|
It generally means you teach it to recognize 3d shapes (a 2d image that moves = a 3d image, more or less. Yes there's a good reason why you might want to call it 2.5d, but the easy way to model a 2.5d object is in 3d). Think of it as the difference between recognizing 2 points and recognizing a Feynman diagram. This is one of the things people don't often realize you can do with algorithms. You don't need to look at the world the way it actually really exists, and there may be very good reasons not to. Training algorithms to actually recognize moving images is incredibly hard, because it requires things like memory, fade-outs, recurrent networks, all that very advanced stuff. Obviously time exists as a continuum in the "real" world. But that's bloody inconvenient. So just look at big "quanta" of time, collecting all data points during the quantum, analyse it, then shift the quanta/window ahead 0.1s and do the exercise again. This is so much easier you wouldn't believe it. Teaching an algorithm to recognize, say, a car collision, given 100 frames. It doesn't require any change to the algorithm (just a change in training data). And obviously your backend system needs to be aware that, over time, the "isColliding" output will look like ......1.....11.....1111...1111.1.1.111.11..11...11.11...11...1.....1...1...... when a collision occurs and this of course doesn't mean you've had 20 collisions. It does mean a bigger network, slower training, and more resources needed.
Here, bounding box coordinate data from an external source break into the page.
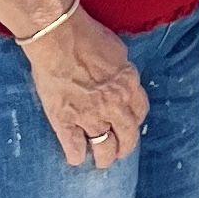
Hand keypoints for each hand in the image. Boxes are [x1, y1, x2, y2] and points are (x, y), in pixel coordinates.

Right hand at [23, 5, 147, 167]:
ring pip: (103, 146)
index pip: (140, 112)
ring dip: (104, 157)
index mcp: (128, 86)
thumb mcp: (117, 51)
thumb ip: (122, 71)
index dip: (134, 121)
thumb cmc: (86, 36)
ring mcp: (89, 115)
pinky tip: (76, 159)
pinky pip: (73, 146)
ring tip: (101, 161)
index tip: (129, 125)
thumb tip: (121, 78)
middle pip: (127, 136)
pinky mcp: (65, 120)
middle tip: (119, 152)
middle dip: (125, 147)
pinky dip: (76, 155)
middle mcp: (113, 105)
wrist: (58, 37)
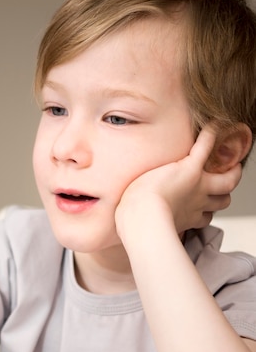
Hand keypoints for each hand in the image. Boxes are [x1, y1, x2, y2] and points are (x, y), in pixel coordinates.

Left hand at [116, 124, 241, 238]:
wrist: (141, 216)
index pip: (206, 217)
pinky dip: (210, 136)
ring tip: (228, 159)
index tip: (204, 206)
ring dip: (230, 170)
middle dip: (224, 194)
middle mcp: (196, 202)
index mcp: (185, 216)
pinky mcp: (190, 169)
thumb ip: (140, 221)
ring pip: (227, 180)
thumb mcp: (142, 223)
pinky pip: (205, 147)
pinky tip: (212, 126)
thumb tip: (122, 225)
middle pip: (224, 200)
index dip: (208, 210)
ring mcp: (197, 185)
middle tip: (223, 183)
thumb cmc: (137, 223)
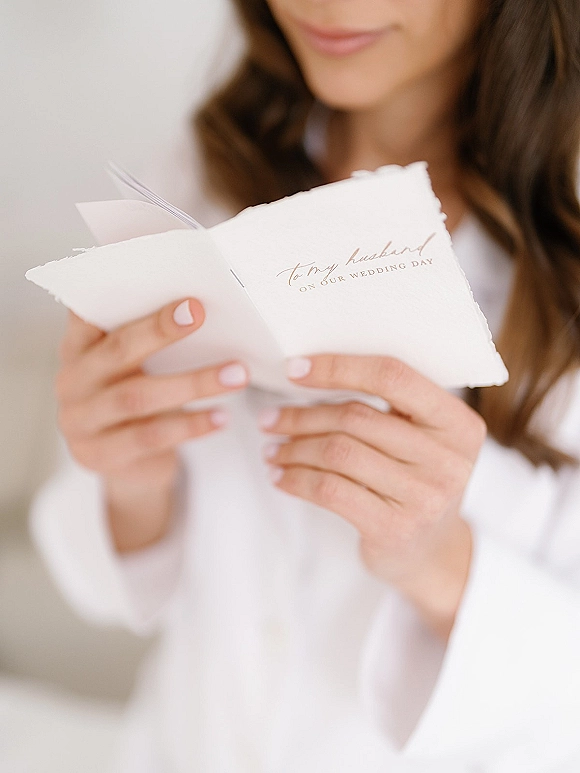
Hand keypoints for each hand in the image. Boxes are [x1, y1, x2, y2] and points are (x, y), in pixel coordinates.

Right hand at [56, 298, 248, 550]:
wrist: (127, 468)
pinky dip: (191, 425)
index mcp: (78, 348)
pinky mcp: (100, 455)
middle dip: (160, 329)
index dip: (117, 291)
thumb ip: (149, 339)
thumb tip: (198, 303)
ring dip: (193, 383)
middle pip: (118, 350)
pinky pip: (151, 437)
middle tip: (200, 311)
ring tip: (237, 374)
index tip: (152, 273)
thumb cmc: (137, 399)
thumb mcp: (134, 368)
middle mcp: (72, 381)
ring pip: (139, 397)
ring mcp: (80, 421)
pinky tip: (221, 417)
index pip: (87, 311)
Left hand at [259, 354, 485, 638]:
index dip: (339, 368)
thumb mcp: (422, 440)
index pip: (392, 377)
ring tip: (271, 449)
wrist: (432, 553)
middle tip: (269, 419)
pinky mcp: (394, 528)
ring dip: (294, 448)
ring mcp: (423, 496)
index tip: (294, 369)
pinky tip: (280, 477)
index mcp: (457, 423)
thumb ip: (388, 408)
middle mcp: (447, 458)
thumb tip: (307, 374)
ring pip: (338, 452)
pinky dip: (296, 479)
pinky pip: (330, 490)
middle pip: (356, 417)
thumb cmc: (415, 482)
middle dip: (302, 416)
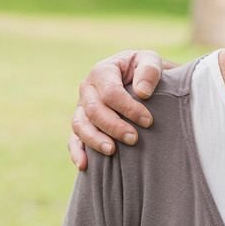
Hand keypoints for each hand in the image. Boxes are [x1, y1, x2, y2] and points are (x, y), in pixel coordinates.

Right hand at [68, 50, 169, 169]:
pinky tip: (84, 165)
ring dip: (95, 140)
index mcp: (103, 71)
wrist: (140, 78)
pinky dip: (76, 152)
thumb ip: (149, 70)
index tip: (148, 121)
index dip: (128, 108)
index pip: (111, 92)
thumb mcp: (151, 60)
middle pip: (94, 110)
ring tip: (112, 152)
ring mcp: (82, 107)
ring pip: (80, 125)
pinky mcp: (82, 123)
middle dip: (114, 126)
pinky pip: (73, 139)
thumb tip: (142, 92)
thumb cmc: (145, 70)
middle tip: (134, 139)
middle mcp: (87, 89)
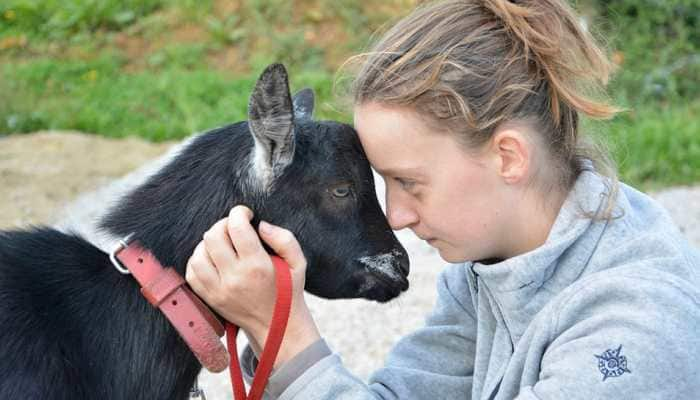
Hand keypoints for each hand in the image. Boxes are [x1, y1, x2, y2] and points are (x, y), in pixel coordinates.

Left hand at [186, 205, 320, 365]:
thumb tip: (261, 225)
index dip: (239, 213)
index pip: (237, 228)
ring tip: (223, 244)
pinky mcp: (210, 299)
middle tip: (234, 227)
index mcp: (257, 266)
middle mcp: (235, 278)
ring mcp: (218, 290)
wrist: (277, 326)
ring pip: (198, 254)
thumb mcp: (298, 263)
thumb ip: (284, 239)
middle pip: (213, 237)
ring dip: (209, 243)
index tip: (246, 214)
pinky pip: (191, 273)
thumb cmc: (288, 291)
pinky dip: (198, 260)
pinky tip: (213, 258)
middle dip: (223, 224)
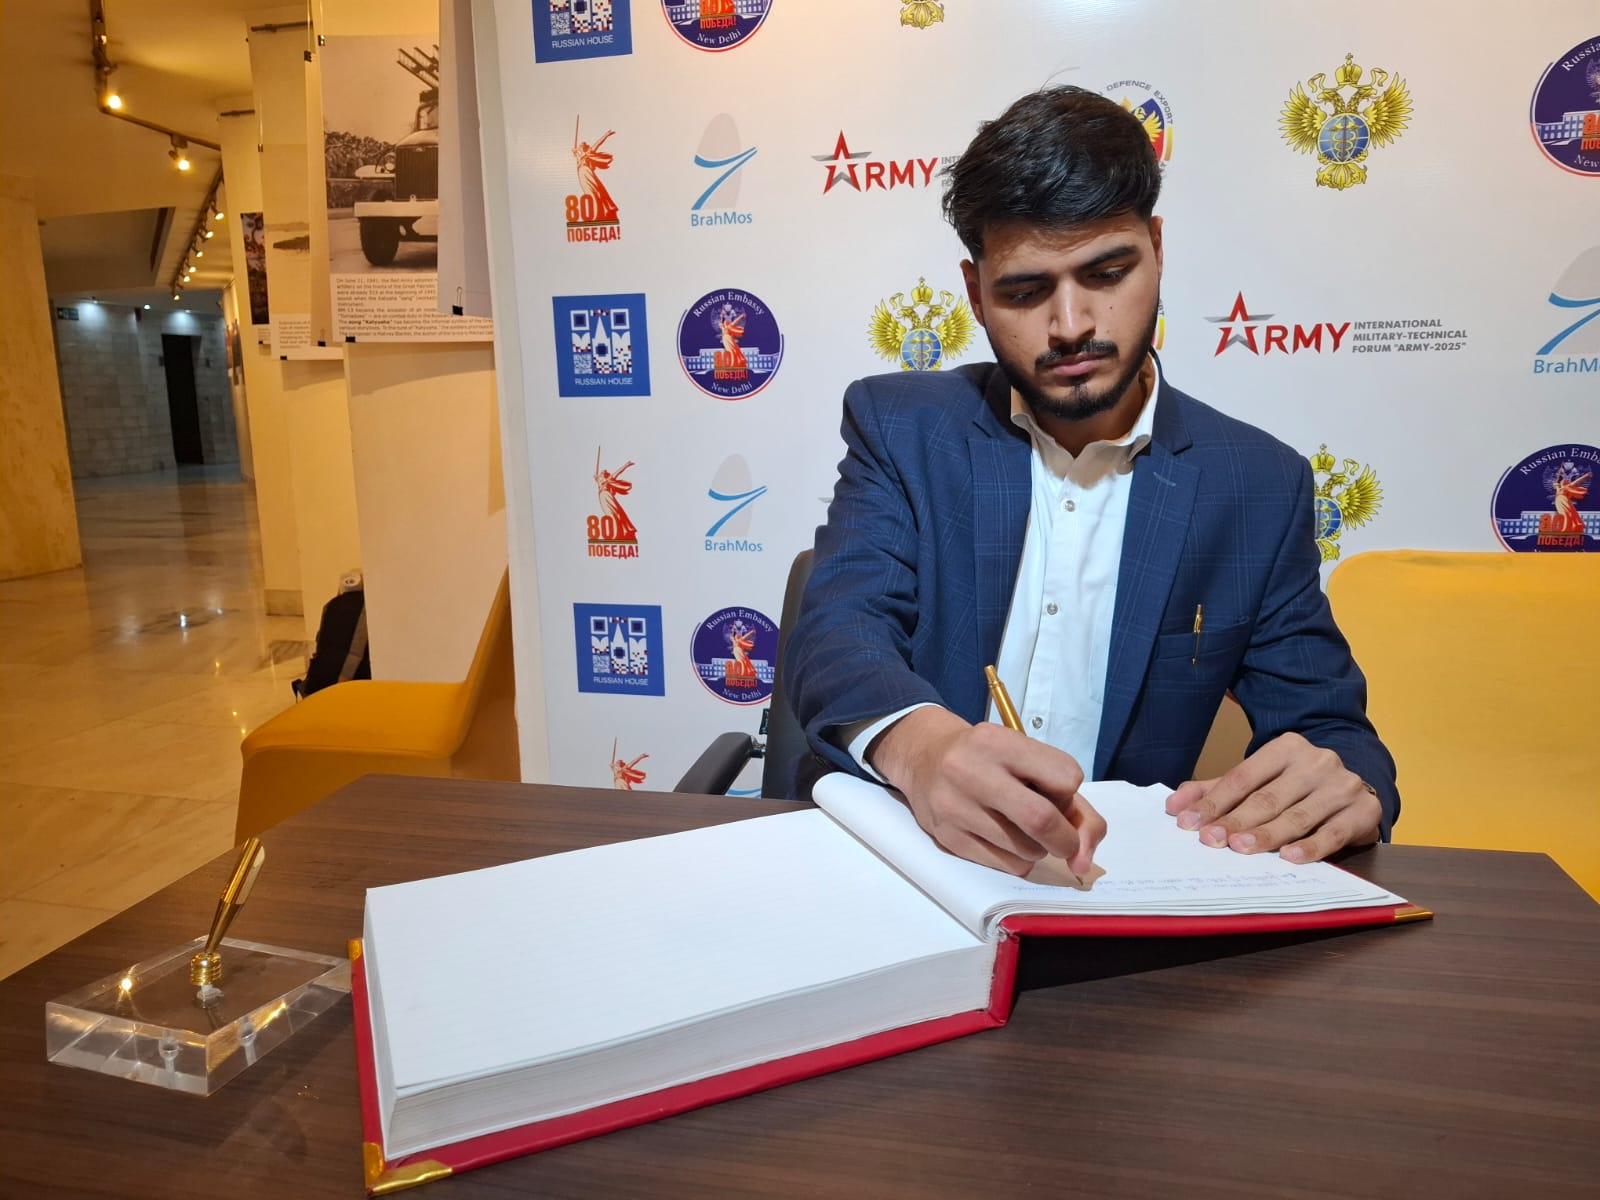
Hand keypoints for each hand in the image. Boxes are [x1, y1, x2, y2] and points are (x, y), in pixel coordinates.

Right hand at [868, 707, 1105, 876]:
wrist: (923, 757)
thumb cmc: (987, 759)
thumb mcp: (1025, 757)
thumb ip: (1072, 803)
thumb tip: (1085, 859)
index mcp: (998, 742)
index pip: (1066, 777)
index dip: (1069, 792)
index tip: (1055, 791)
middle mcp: (971, 771)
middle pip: (1042, 820)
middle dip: (1066, 838)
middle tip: (1063, 839)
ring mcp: (955, 807)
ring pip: (1027, 850)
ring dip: (1039, 848)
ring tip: (1022, 829)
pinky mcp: (948, 837)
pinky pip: (1006, 865)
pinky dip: (1019, 859)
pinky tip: (1004, 839)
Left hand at [1165, 732, 1380, 862]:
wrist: (1359, 785)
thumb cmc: (1298, 785)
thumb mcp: (1259, 780)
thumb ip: (1217, 790)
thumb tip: (1174, 805)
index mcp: (1286, 747)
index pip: (1242, 778)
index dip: (1213, 802)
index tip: (1187, 823)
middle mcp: (1317, 761)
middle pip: (1267, 797)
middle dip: (1235, 821)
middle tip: (1210, 840)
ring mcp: (1343, 785)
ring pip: (1297, 816)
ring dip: (1267, 835)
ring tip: (1240, 848)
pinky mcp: (1365, 811)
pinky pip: (1334, 833)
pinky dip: (1311, 846)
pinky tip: (1290, 857)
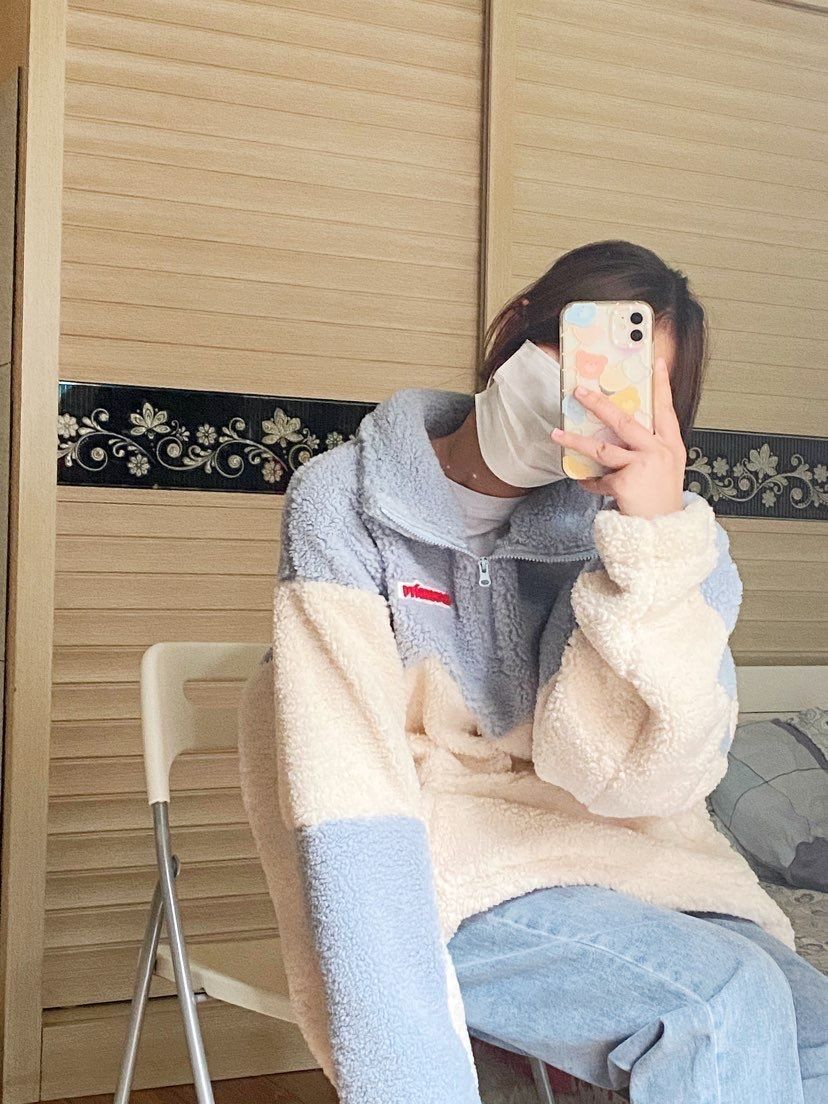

But not as much as you'd think. Keep in mind that a "temporal" network will need more hidden layers. Also please consider building "redundant" networks for temporal data. When people ask why, I have no better answer than that it's the same technique our brain uses, so frankly if it's good enough for God, it's good enough for me. Doing the temporal thing means you're back to using trivially simple algorithms, running on more data. Cracking captcha's is not very impressive. I've done it as a weekend project, and exceeding "average" human captcha'ing ability is easy. I actually got it to the point where my algorithm was slightly better at captcha's than me, where I was allowed to take 2 minutes for difficult captchas. If I wasn't allowed to take more than 10 seconds, my algorithm easily beat me by over 10% (my captcha performance, when measured, shockingly is only ~83%). I didn't cheat : I used an external site's captchas (from dns.be). The algorithm used was dead simple backpropagation. |
If it's so easy, could you share it on github?